Gewiss ist Rameaus Tanzmusik komplex, ausdrucksvoll, körperlich, auch narrativ. Sie ist aber ebenso eine ornamentale, elegante und dekorative Kunst – eben hochstilisiert. Schon die Zeitgenossen bewunderten an ihr, wie sie gleichsam die richtigen tänzerischen Bewegungen aus sich selbst hervorbringe.
Der renommierte Choreograph Martin Schläpfer projeziert nun auf diese feingliedrige Kunst das Vokabular des modernen Tanztheaters mit seiner eher tiefenpsychologisch motivierten Körpersprache, und das wirkt dann schnell akrobatisch, überambitioniert und verkrampft. Zumal der „Ausdruckstanz“ hier praktisch ein Dauerzustand ist und ständig das Bühnengeschehen bzw. die übrige Musik kommentiert. Das, was man in den Rezitativen, Arien und Chören hört, wird einfach verdoppelt! Und weil der Tanz eben viel Raum benötigt, stehen die übrigen Akteure dann oft zwischen den Tänzern herum. Offenbar hat die Choreographie die meisten Probenressourcen beansprucht, denn die Personenführung bei den Sängern ist unterentwickelt. Manche Auf- und Abtritte des Pollux wirkten z. B. derart nachlässig, als seien sie gar nicht geprobt worden.
Dabei ragt Bariton Günes Gürle unter den Darstellern vokal heraus, weil es ihm gelingt, eine ausdrucksvolle Darbietung mit einer entsprechenden stimmlichen Durchschlagskraft zu verbinden. Daran mangelte es vor allem den Damen, die vom Orchester Neue Düsseldorfer Hofmusik trotz der nicht allzu großen historisierenden Besetzung zu oft überdeckt wurden. Das Orchester benötigte unter Axel Kober geraume Zeit, bis es eine gewisse Betriebstemperatur und Sicherheit im Zusammenspiel erreicht hatte. Erst in der zweiten Hälfte des Abends konnte es ein befriedigendes dramatisches Feuer entfachen.
Dem ebenfalls steif agierenden Chor der Deutschen Oper gelang dies nur stellenweise. Vor allem der frenetische Dämonenchor im 3. Akt blieb enttäuschend blass – man konnte hier und an anderer Stelle hören, wie ungewohnt die eher an ausgefeilte Kirchen- und Oratorienmusik erinnernden Choreinlagen für die SängerInnen waren.

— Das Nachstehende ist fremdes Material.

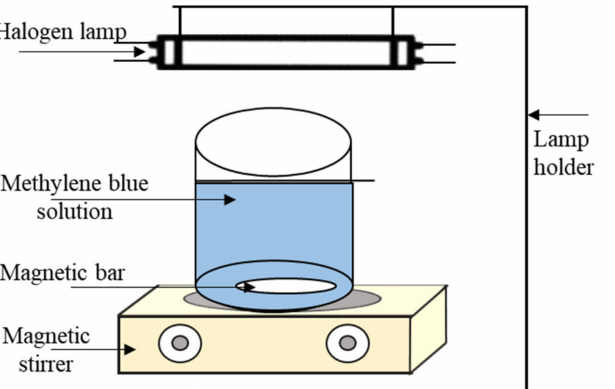
Figure 3. A schematic diagram of the photocatalytic activity test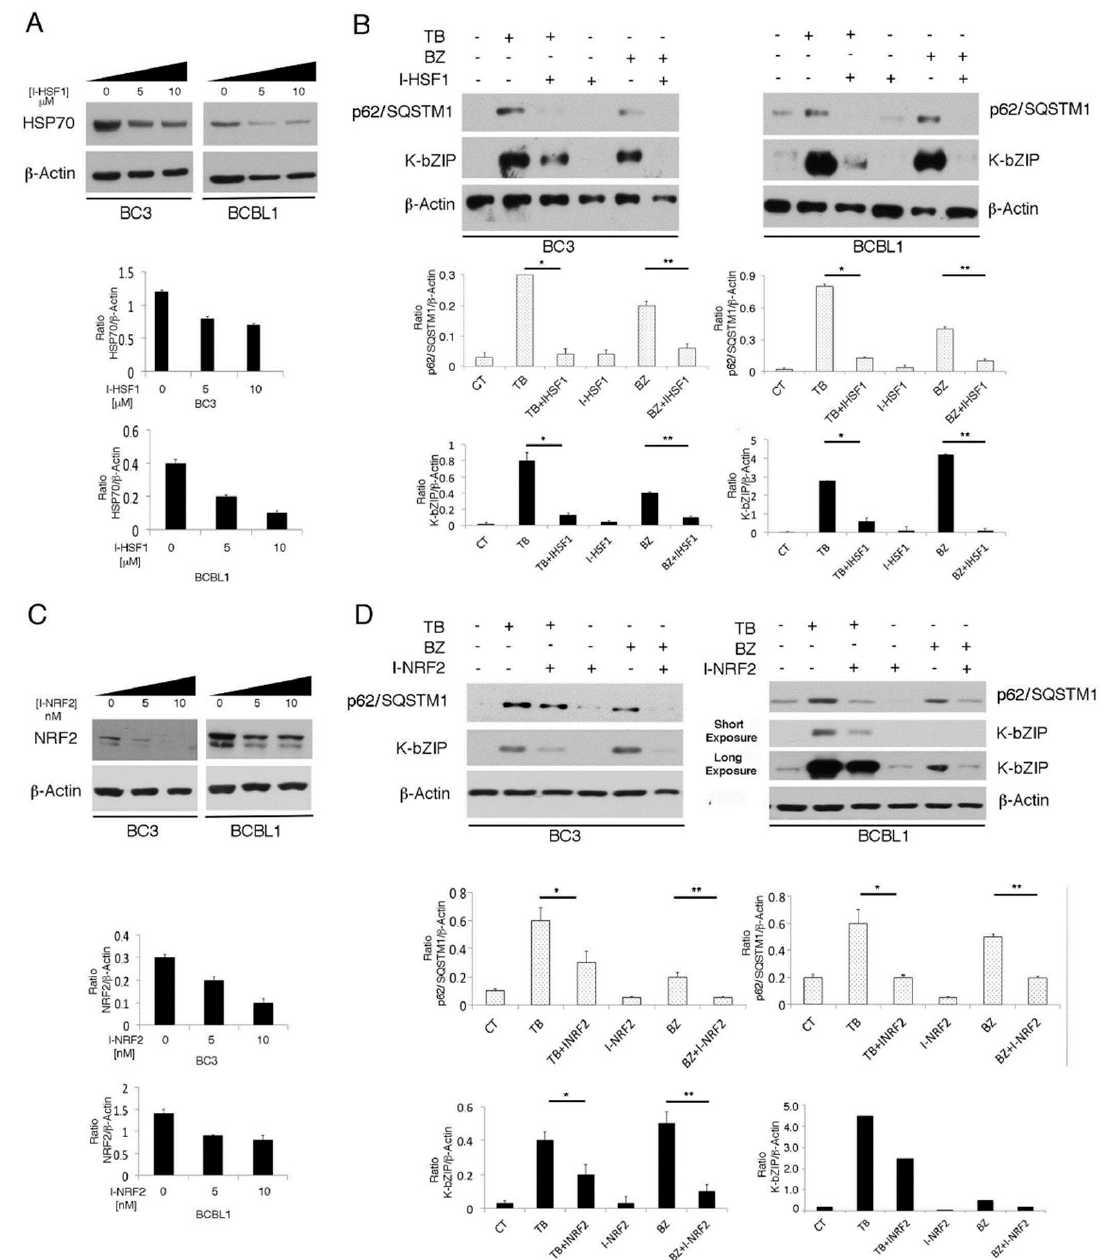
Figure 6. HSF1 and NRF2 inhibition counteracts the KSHV lytic cycle induced by TB and BZ in PEL cells. ( A ) and ( C ): HSF1 and NRF2 activity was inhibited in a time-course assay by I-HSF1 (KRIBB11) or I-NRF2 (brusatol), as revealed by HSP70 or NRF2 expression evaluated by western blotting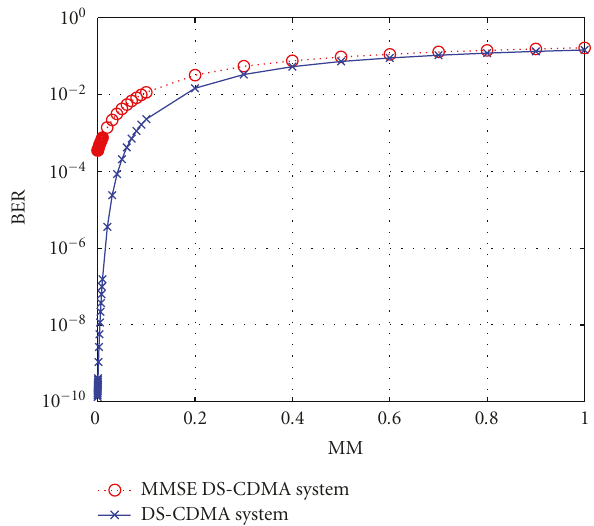
Figure 6: BER versus MM performances of the MMSE DS-CDMA system ( ··· ◦ ··· ) and the proposed DS-CDMA system ( − × − ), when l = 0, M = 7, L = 5, N = 5, and E b / N 0 = 20dB in all cases.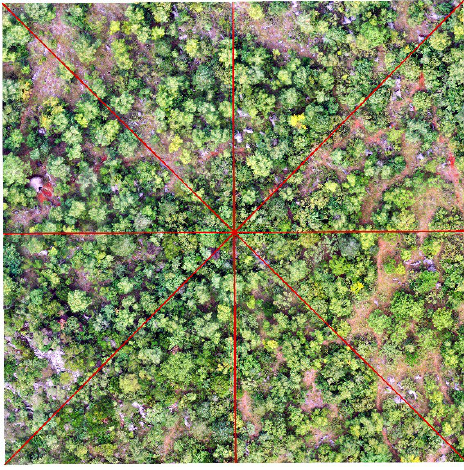
Figure A2. Schematic diagram of canopy depression extraction by sample lines.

Die Ausstattung der Inszenierung wirkt trotz einiger interessanter Bühnenelemente – z. B. die an Mary Bauermeisters tachistische Collagen erinnernde riesenhafte Installation aus übereinandergelegten Rohren –, man kann es nicht anders sagen, unästhetisch. Das lag vor allem an den sperrigen, pseudomythologischen Plaste-und-Elaste-Kostümen (rosalie). Raumschiff Enterprise lässt grüßen. Ganz zu schweigen von den flatterigen grauen Leibchen der TänzerInnern, die an Putzlumpen erinnerten. Immerhin waren die, anders als das Shirt des Pollux-Sängers, nicht durchsichtig wie Frischhaltefolie.
Da gab es im Grunde keine Idee, nur im wahrsten Sinne den Versuch einer interessanten, aber bloß nicht zu sinnlichen Verpackung. Viel Tanz sollte es alles richten, am Ende mochte man aber selbst als Rameau-Fan einmal dem unfreundlichen Rousseau recht geben. Nach den erfolgreichen Produktionen der musikalischen Komödien Les Paladins und Platée blieb somit die Hoffnung auf einen angemessenen Abschluss der ambitionierten Rameau-Trilogie an der Deutschen Oper leider unerfüllt.